Mungkin sekitar 4 tahun yang lalu. Itu pertama kalinya aku bertemu denganmu.
Setelah itu aku tidak pernah ikut ayahku lagi.”
“Apakah hyung
masih suka memasak?”
“Ayah
melarangku masuk dapur sejak 3 tahun yang lalu. Aku tidak pernah lagi membantu
ibuku memasak. Bagaimana denganmu, kau sudah menemukan apa yang ingin kau
lakukan?”
“Tidak lama
setelah hyung datang kesini dulu, aku menemani ibu panti untuk berbelanja. Aku
melihat seorang musisi jalanan menyanyi dengan indah. Ia terlihat keren dengan
gitarnya.”
“Jadi kau mulai
bermain gitar sekarang?”, Seokjin melempar pandang pada gitar yang tergeletak
di atas rumput.
Jungkook
menjawab dengan anggukan.
“Bisakah kau
mainkan sebuah lagu untukku?”
Jungkook mulai
memetik senar gitar, dan bernyanyi.
“sumeul keuge swieobwayo
dangsinui gaseum yangjjogi
jeorige
jogeumeun apaol ttaekkaji
sumeul deo baeteobwayo
dangsinui ane nameun ge eobdago
neukkyeojil ttaekkaji
sumi beogchaollado gwaenchanhayo
amudo geudael tathajin anha
gakkeumeun silsuhaedo dwae
nugudeun geuraesseunikka
gwaenchanhdaneun mal
malppunin wirojiman
nugungaui hansum
geu mugeoun sumeul
naega eotteohge hearil suga
isseulkkayo
dangsinui hansum
geu gipil ihaehal sun eobgetjiman
gwaenchanhayo
naega anajulgeyo”
Jungkook
berhenti bernyanyi, menoleh ke kanan untuk melihat reaksi Seokjin.

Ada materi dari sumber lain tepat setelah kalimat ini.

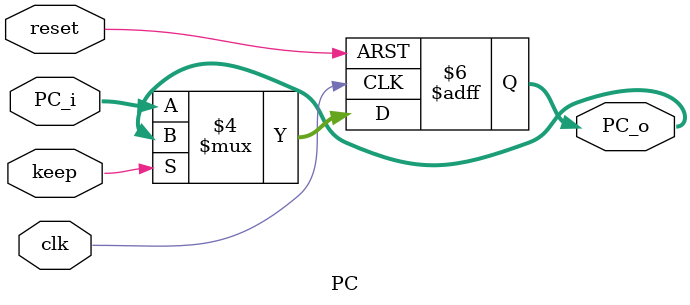
<source format=v>

module PC(reset, clk, PC_i, keep, PC_o);
    //Input Clock Signals
    input reset;             
    input clk;                     
    input [31:0] PC_i;
    input keep;
    output reg [31:0] PC_o; 


    always@(posedge reset or posedge clk)
    begin
        if(reset) begin
            PC_o <= 0;
        end else if(!keep)begin
            PC_o <= PC_i;
        end
        else PC_o <= PC_o;
    end
endmodule
</source>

“Hyung, apakah kau menangis?”
“Aku tidak menyangka kau bisa bernyanyi
sebagus ini. Kau bahkan membuatku merinding.”, Seokjin menggosok kedua
lengannya sambil tertawa. Dan melanjutkan, “Aku yakin kau pasti popular
dikalangan para gadis.”
“Aku bersekolah di sekolah khusus
laki-laki hyung.”
“Tapi aku yakin kau mungkin mampu membuat
laki-laki terpesona padamu. Hahahaa…”
“Apa kau yakin baik-baik saja hyung? Kau
mulai tertawa sambil menangis.”
“Aku hanya terharu. Lagu siapa yang kau
mainkan tadi?”
“Lagu Lee Hi, judulnya Breathe. Kau sama
sekali tidak pernah mendengar sebelumnya.”
Seokjin hanya menggeleng.
Tiba-tiba supir Seokjin datang
menghampiri.
“Tuan, ayah anda mencari.”
“Baiklah, tunggu sebentar.”
Seokjin bangkit dari duduknya hendak
pergi. Tapi kemudian ia menoleh ke Jungkook.

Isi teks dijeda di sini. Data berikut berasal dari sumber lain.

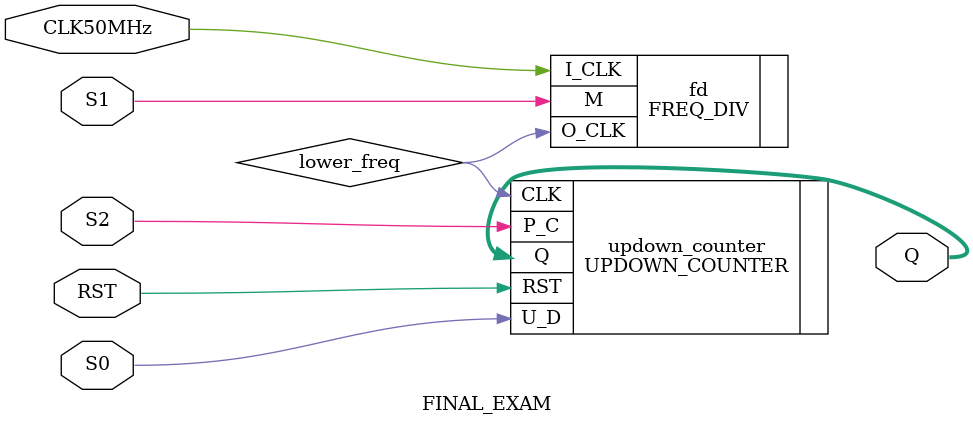
<source format=v>
`timescale 1ns / 1ps
`include "FREQ_DIV.v"
`include "UPDOWN_COUNTER.v"

module FINAL_EXAM(
    input CLK50MHz,
    input RST,
    input S0,
    input S1,
    input S2,
    output [4:0] Q
);
    wire lower_freq;
    FREQ_DIV fd(
        .I_CLK(CLK50MHz),
        .M(S1),
        .O_CLK(lower_freq)
    );
    UPDOWN_COUNTER updown_counter(
        .CLK(lower_freq),
        .RST(RST),
        .U_D(S0),
        .P_C(S2),
		  .Q(Q)
    );
endmodule
</source>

“Apa kau membawa ponselmu?”
“Hah? Iya. Kenapa?”
“Pinjam sebentar.”
Seokjin, meraih ponsel dari tangan
Jungkook, mengetik sesuatu, kemudian menyerahkan kembali pada Jungkook.

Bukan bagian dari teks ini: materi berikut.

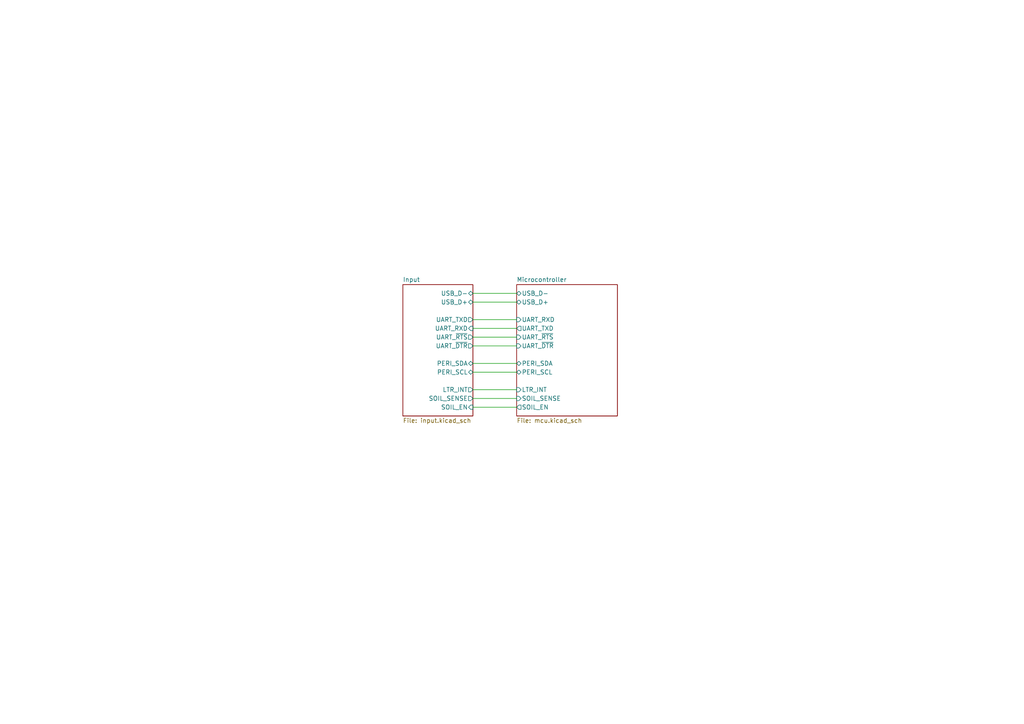
<source format=kicad_sch>
(kicad_sch
	(version 20231120)
	(generator "eeschema")
	(generator_version "8.0")
	(uuid "189669a5-f2fc-4cde-9413-8df80c557655")
	(paper "A4")
	(lib_symbols)
	(wire
		(pts
			(xy 137.16 115.57) (xy 149.86 115.57)
		)
		(stroke
			(width 0)
			(type default)
		)
		(uuid "1afa4cb2-28ca-472a-a3dd-9f866dbf98b7")
	)
	(wire
		(pts
			(xy 137.16 107.95) (xy 149.86 107.95)
		)
		(stroke
			(width 0)
			(type default)
		)
		(uuid "516aa840-7b85-458b-8ac2-feace61960f3")
	)
	(wire
		(pts
			(xy 137.16 113.03) (xy 149.86 113.03)
		)
		(stroke
			(width 0)
			(type default)
		)
		(uuid "5dd4cf45-aa14-4345-906e-a683609758cd")
	)
	(wire
		(pts
			(xy 137.16 97.79) (xy 149.86 97.79)
		)
		(stroke
			(width 0)
			(type default)
		)
		(uuid "8ae34496-662b-4370-b1dc-b00f857d1090")
	)
	(wire
		(pts
			(xy 137.16 85.09) (xy 149.86 85.09)
		)
		(stroke
			(width 0)
			(type default)
		)
		(uuid "912847f9-975b-4264-b88f-8048448fb0fa")
	)
	(wire
		(pts
			(xy 137.16 100.33) (xy 149.86 100.33)
		)
		(stroke
			(width 0)
			(type default)
		)
		(uuid "9b4399d6-c77e-49ee-84e9-cc8f8e034c64")
	)
	(wire
		(pts
			(xy 137.16 105.41) (xy 149.86 105.41)
		)
		(stroke
			(width 0)
			(type default)
		)
		(uuid "aa7dd2a9-69d2-4d73-883e-0106e261a427")
	)
	(wire
		(pts
			(xy 137.16 92.71) (xy 149.86 92.71)
		)
		(stroke
			(width 0)
			(type default)
		)
		(uuid "c20c6510-155a-454f-919e-7eb6635503d0")
	)
	(wire
		(pts
			(xy 137.16 95.25) (xy 149.86 95.25)
		)
		(stroke
			(width 0)
			(type default)
		)
		(uuid "c6846e0e-09b3-4ebd-8a59-ab2190915b7c")
	)
	(wire
		(pts
			(xy 137.16 87.63) (xy 149.86 87.63)
		)
		(stroke
			(width 0)
			(type default)
		)
		(uuid "f6ecda06-e550-4e25-b3e3-a46d5c4e8208")
	)
	(wire
		(pts
			(xy 137.16 118.11) (xy 149.86 118.11)
		)
		(stroke
			(width 0)
			(type default)
		)
		(uuid "ffc0750b-81ee-4896-93a4-4c143ef9b449")
	)
	(sheet
		(at 149.86 82.55)
		(size 29.21 38.1)
		(fields_autoplaced yes)
		(stroke
			(width 0.1524)
			(type solid)
		)
		(fill
			(color 0 0 0 0.0000)
		)
		(uuid "0ddc2f42-49d8-44b8-acf8-7a4221ab2b02")
		(property "Sheetname" "Microcontroller"
			(at 149.86 81.8384 0)
			(effects
				(font
					(size 1.27 1.27)
				)
				(justify left bottom)
			)
		)
		(property "Sheetfile" "mcu.kicad_sch"
			(at 149.86 121.2346 0)
			(effects
				(font
					(size 1.27 1.27)
				)
				(justify left top)
			)
		)
		(pin "USB_D+" bidirectional
			(at 149.86 87.63 180)
			(effects
				(font
					(size 1.27 1.27)
				)
				(justify left)
			)
			(uuid "b6751428-2ce9-4466-b0a7-e6bebc642157")
		)
		(pin "USB_D-" bidirectional
			(at 149.86 85.09 180)
			(effects
				(font
					(size 1.27 1.27)
				)
				(justify left)
			)
			(uuid "4387c212-0299-415a-9dba-990c869941f2")
		)
		(pin "UART_~{RTS}" input
			(at 149.86 97.79 180)
			(effects
				(font
					(size 1.27 1.27)
				)
				(justify left)
			)
			(uuid "211f94e7-5cb5-4076-8b9d-577be42bb67d")
		)
		(pin "UART_RXD" input
			(at 149.86 92.71 180)
			(effects
				(font
					(size 1.27 1.27)
				)
				(justify left)
			)
			(uuid "b8655210-a74c-4777-bcf0-7820021f0ed4")
		)
		(pin "UART_TXD" output
			(at 149.86 95.25 180)
			(effects
				(font
					(size 1.27 1.27)
				)
				(justify left)
			)
			(uuid "54d86b8d-55a7-4aa7-a873-c9fccb0b406a")
		)
		(pin "UART_~{DTR}" input
			(at 149.86 100.33 180)
			(effects
				(font
					(size 1.27 1.27)
				)
				(justify left)
			)
			(uuid "f885a5b4-f1dd-45c1-bf71-808f515ef93a")
		)
		(pin "PERI_SDA" bidirectional
			(at 149.86 105.41 180)
			(effects
				(font
					(size 1.27 1.27)
				)
				(justify left)
			)
			(uuid "1858f973-2c4e-4fec-a4f7-43eff8c11b26")
		)
		(pin "PERI_SCL" bidirectional
			(at 149.86 107.95 180)
			(effects
				(font
					(size 1.27 1.27)
				)
				(justify left)
			)
			(uuid "86ed941e-2285-4449-ab28-b93d8274a782")
		)
		(pin "SOIL_SENSE" input
			(at 149.86 115.57 180)
			(effects
				(font
					(size 1.27 1.27)
				)
				(justify left)
			)
			(uuid "a65685e9-7d55-4f97-abcc-1b493c111a13")
		)
		(pin "SOIL_EN" output
			(at 149.86 118.11 180)
			(effects
				(font
					(size 1.27 1.27)
				)
				(justify left)
			)
			(uuid "df875913-28be-4c0d-b8b7-dfa63f737b86")
		)
		(pin "LTR_INT" input
			(at 149.86 113.03 180)
			(effects
				(font
					(size 1.27 1.27)
				)
				(justify left)
			)
			(uuid "e814e8a3-22fc-4d93-9dc0-932dfd5cff74")
		)
		(instances
			(project "GreenNet"
				(path "/189669a5-f2fc-4cde-9413-8df80c557655"
					(page "2")
				)
			)
		)
	)
	(sheet
		(at 116.84 82.55)
		(size 20.32 38.1)
		(fields_autoplaced yes)
		(stroke
			(width 0.1524)
			(type solid)
		)
		(fill
			(color 0 0 0 0.0000)
		)
		(uuid "3bb1724a-9783-4669-873d-86bb73735874")
		(property "Sheetname" "Input"
			(at 116.84 81.8384 0)
			(effects
				(font
					(size 1.27 1.27)
				)
				(justify left bottom)
			)
		)
		(property "Sheetfile" "input.kicad_sch"
			(at 116.84 121.2346 0)
			(effects
				(font
					(size 1.27 1.27)
				)
				(justify left top)
			)
		)
		(pin "USB_D-" bidirectional
			(at 137.16 85.09 0)
			(effects
				(font
					(size 1.27 1.27)
				)
				(justify right)
			)
			(uuid "d0155335-b79c-4c7a-b015-3889bf40128e")
		)
		(pin "USB_D+" bidirectional
			(at 137.16 87.63 0)
			(effects
				(font
					(size 1.27 1.27)
				)
				(justify right)
			)
			(uuid "d5c66fe0-3928-4943-a51b-1140077b7406")
		)
		(pin "UART_RXD" input
			(at 137.16 95.25 0)
			(effects
				(font
					(size 1.27 1.27)
				)
				(justify right)
			)
			(uuid "81061426-db75-474c-acef-ee43456b25b6")
		)
		(pin "UART_~{RTS}" output
			(at 137.16 97.79 0)
			(effects
				(font
					(size 1.27 1.27)
				)
				(justify right)
			)
			(uuid "073a182a-9131-4e28-8cad-08d41e02045b")
		)
		(pin "UART_~{DTR}" output
			(at 137.16 100.33 0)
			(effects
				(font
					(size 1.27 1.27)
				)
				(justify right)
			)
			(uuid "c7304dcd-afec-44b8-bbb0-65c63c470e64")
		)
		(pin "UART_TXD" output
			(at 137.16 92.71 0)
			(effects
				(font
					(size 1.27 1.27)
				)
				(justify right)
			)
			(uuid "43935217-03e9-4bc9-9762-3f7a730da8d5")
		)
		(pin "SOIL_EN" input
			(at 137.16 118.11 0)
			(effects
				(font
					(size 1.27 1.27)
				)
				(justify right)
			)
			(uuid "a4927e66-1cab-40c0-9ba3-54373aa7e62c")
		)
		(pin "SOIL_SENSE" output
			(at 137.16 115.57 0)
			(effects
				(font
					(size 1.27 1.27)
				)
				(justify right)
			)
			(uuid "c168b175-a291-49c6-83dd-7bb18f080e1e")
		)
		(pin "LTR_INT" output
			(at 137.16 113.03 0)
			(effects
				(font
					(size 1.27 1.27)
				)
				(justify right)
			)
			(uuid "c1d5141c-62cf-44b6-8a6f-553e9ca70cf0")
		)
		(pin "PERI_SDA" bidirectional
			(at 137.16 105.41 0)
			(effects
				(font
					(size 1.27 1.27)
				)
				(justify right)
			)
			(uuid "42116d9c-7c3c-4c4e-8d0c-68ce4269f1da")
		)
		(pin "PERI_SCL" bidirectional
			(at 137.16 107.95 0)
			(effects
				(font
					(size 1.27 1.27)
				)
				(justify right)
			)
			(uuid "7e1a8a7b-5fa8-45b4-bb83-a10c7fdd0583")
		)
		(instances
			(project "GreenNet"
				(path "/189669a5-f2fc-4cde-9413-8df80c557655"
					(page "3")
				)
			)
		)
	)
	(sheet_instances
		(path "/"
			(page "1")
		)
	)
)

</source>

“Itu nomerku. Kau bisa menghubungi bila
mungkin memerlukan sesuatu. Aku pergi dulu, sampai jumpa.”
Seokjin berjalan pergi. Bahunya yang
lebar perlahan-lahan menjauh.
Jungkook menatap nomor yang ada di layar
ponselnya. Menyimpannya dengan nama “Jinie Hyung”.